The long-troubled school on Irving Place was flagged for closure late last year.
“It’s not just going to be a technical school where students are going to work with computers. Obviously that’s a major component,” DOE spokesman Frank Thomas said of Software Engineering Academy.
"The bigger question is, 'How do I use data to understand the way people work in this industry? What can I come up with that will change the technology market?’ [It will teach] a big picture, high-altitude view of the technology industry.”
The concept is the brainchild of Mike Zamansky, who heads Stuyvesant High School’s computer science program, and Fred Wilson, a venture capitalist who runs Union Square Ventures in the neighborhood, home to a growing number of tech startups, including Yelp.
“This is something that’s going to have deep personal ties to the Internet and information technology industry,” said Thomas, adding that Wilson has committed to funding a portion of the operating costs.
The plan comes less than a month after the mayor announced that Cornell University and the Technion-Israel Institute of Technology had won a joint $100 million subsidized bid to build a new state-of-the-art applied science campus on Governor’s Island.
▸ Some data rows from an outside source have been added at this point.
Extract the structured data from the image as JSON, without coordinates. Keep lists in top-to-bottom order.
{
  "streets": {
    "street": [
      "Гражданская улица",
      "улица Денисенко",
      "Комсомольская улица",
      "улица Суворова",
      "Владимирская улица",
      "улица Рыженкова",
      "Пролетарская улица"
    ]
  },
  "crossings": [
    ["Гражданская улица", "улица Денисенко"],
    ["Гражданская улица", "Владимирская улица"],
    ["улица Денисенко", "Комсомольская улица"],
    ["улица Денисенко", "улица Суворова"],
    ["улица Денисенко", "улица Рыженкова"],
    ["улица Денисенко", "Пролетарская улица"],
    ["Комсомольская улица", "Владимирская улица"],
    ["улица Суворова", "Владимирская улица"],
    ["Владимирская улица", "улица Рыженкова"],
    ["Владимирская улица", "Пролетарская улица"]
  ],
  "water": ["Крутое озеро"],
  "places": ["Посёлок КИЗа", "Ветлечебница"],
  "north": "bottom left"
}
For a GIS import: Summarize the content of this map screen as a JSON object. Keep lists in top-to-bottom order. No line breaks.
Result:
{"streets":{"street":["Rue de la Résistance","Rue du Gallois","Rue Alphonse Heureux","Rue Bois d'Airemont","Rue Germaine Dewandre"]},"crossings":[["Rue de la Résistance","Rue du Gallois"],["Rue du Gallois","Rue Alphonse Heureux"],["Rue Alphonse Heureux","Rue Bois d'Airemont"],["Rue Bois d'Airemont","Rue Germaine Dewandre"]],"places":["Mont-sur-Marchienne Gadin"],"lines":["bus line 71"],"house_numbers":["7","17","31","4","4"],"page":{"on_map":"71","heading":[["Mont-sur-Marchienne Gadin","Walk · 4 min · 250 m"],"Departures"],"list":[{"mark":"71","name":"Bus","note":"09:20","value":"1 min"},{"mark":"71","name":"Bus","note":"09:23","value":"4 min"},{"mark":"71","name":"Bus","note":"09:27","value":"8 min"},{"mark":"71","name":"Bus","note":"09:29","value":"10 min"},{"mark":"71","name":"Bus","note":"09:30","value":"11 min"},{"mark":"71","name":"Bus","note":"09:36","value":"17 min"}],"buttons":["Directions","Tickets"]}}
The projects, built on free city land, were part of a larger push by the administration to spur jobs and give Silicon Valley a run for its money.
“We want to create a pipeline for our students into that campus,” Thomas said, adding that the city hopes the school will graduate students who can not only compete for jobs in the tech industry, but also create their own companies, spurring even more work.
But the announcement has also stirred outrage among some parents fighting the closure plan.
“I am astonished that [the mayor's] gone out and done this,” said Upper West Side mom Sharon Talbot, whose 16-year-old son is a special needs student at Washington Irving.
Talbot said she was dismayed to learn the mayor had presented plans for Washington Irving's replacement as a "done-deal" — weeks before a planned public hearing on Jan. 31 and a Panel for Educational Policy vote scheduled for Feb. 9.
“It’s as if he doesn’t have to attend these meetings, he doesn’t have to listen,” said Talbot, who believes the school should have been given more time to improve after getting millions in federal improvement grants. “Due process is not being utilized at all.”
Meanwhile, documents show officials expect Software Engineering Academy to welcome its freshmen class of between 105 and 115 students this fall and eventually grow to 460 students as Washington Irving is phased out.
On his blog, AVC.com, Wilson said he has long seen a need for more science and software engineering at high schools and middle schools across the city, and stressed the fact that the Academy will be open to all students through the regular high school admission process.
“The city's goal (and mine too) is to open up opportunities for many more students than the small number of specialized schools can deliver,” he wrote, adding that he hopes the curriculum they develop can eventually be rolled out to other schools across the city, including schools that don't specialize in technology.